Federal Auditor General Sheila Fraser will conduct a full audit of the Deh Cho Bridge project in the Northwest Territories.
Fraser has agreed to a request by the N.W.T.'s regular MLAs for an audit of the controversial project, which has been the subject of construction problems, contract disputes, soaring costs and heated debates.
"I'm hoping that the auditor general gets in and goes through the project from top to bottom with a fine-toothed comb," Yellowknife Kam Lake MLA Dave Ramsay, who called for the audit two months ago, told CBC News on Tuesday.
"Hopefully some fingers are pointed in the direction they should be pointed. For me that's what this is all about — it's all about accountability."
Fraser notified the government of the audit on April 29. The audit is expected to be completed in about seven months.
Assumed full responsibility
The bridge, currently half completed, will span one kilometre across the Mackenzie River at Fort Providence, N.W.T., and link North Slave communities year-round to points south. Once completed, it will replace the current summer ferry and winter ice crossing across the river.

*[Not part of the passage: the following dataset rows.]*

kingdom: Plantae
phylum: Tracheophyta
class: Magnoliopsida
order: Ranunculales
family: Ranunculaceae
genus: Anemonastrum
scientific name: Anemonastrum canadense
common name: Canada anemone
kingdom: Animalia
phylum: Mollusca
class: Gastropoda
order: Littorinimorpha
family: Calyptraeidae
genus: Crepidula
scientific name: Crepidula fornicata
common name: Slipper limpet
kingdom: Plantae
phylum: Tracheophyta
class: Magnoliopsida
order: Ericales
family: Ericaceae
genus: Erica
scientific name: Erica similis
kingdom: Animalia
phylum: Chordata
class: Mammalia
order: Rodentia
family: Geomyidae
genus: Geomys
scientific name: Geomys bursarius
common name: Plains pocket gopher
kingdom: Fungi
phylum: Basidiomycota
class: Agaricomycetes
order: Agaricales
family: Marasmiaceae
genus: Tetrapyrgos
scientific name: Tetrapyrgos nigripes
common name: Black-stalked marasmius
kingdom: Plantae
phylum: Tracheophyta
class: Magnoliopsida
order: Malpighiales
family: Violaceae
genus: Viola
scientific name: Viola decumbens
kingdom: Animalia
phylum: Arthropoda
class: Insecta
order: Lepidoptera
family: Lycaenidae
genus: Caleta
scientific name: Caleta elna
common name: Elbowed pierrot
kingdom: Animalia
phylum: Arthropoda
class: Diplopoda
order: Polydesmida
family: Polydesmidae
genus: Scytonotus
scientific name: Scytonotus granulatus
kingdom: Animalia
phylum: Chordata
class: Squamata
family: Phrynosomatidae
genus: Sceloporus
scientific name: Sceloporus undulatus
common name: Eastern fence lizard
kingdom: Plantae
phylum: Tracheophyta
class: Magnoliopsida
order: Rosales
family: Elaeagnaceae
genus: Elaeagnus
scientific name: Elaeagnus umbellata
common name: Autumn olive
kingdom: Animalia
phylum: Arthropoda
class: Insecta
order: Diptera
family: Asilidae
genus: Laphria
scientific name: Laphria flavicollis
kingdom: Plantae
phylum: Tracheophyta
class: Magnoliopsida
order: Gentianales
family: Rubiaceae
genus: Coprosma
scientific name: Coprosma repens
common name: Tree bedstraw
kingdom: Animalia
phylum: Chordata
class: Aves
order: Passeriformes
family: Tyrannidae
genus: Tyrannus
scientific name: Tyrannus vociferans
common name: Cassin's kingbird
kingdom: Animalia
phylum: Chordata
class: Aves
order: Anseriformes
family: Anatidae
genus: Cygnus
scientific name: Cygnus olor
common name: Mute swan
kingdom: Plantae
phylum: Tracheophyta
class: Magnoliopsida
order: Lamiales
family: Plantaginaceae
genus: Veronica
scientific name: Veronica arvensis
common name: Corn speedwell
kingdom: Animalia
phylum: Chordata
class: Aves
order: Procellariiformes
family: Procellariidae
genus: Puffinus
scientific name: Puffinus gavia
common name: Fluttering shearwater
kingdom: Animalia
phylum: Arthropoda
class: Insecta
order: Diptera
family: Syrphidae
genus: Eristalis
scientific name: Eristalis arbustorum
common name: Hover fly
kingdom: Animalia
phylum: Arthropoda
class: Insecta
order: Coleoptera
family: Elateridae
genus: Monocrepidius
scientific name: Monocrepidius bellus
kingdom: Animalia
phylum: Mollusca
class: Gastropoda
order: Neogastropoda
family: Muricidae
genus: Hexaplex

Earlier this year, the territorial government took full financial responsibility for the project, which was previously a joint venture with the Deh Cho Bridge Corp., which was to operate the bridge.
The cost of building the bridge has swollen from an initial estimate of $55 million to the current price tag of $182 million.
Former premier Joe Handley, whose government entered into agreements to build the bridge just before the 2007 territorial election, said he does not understand why the current government has taken over responsibility for the project.
As for the federal audit, Handley said he does not expect it to uncover any new information.
"You know, I don't know what's happened since I was there. But certainly in the time that I was there, I don't think she'll find anything," he said.
"I couldn't imagine anything since, either, but who knows?"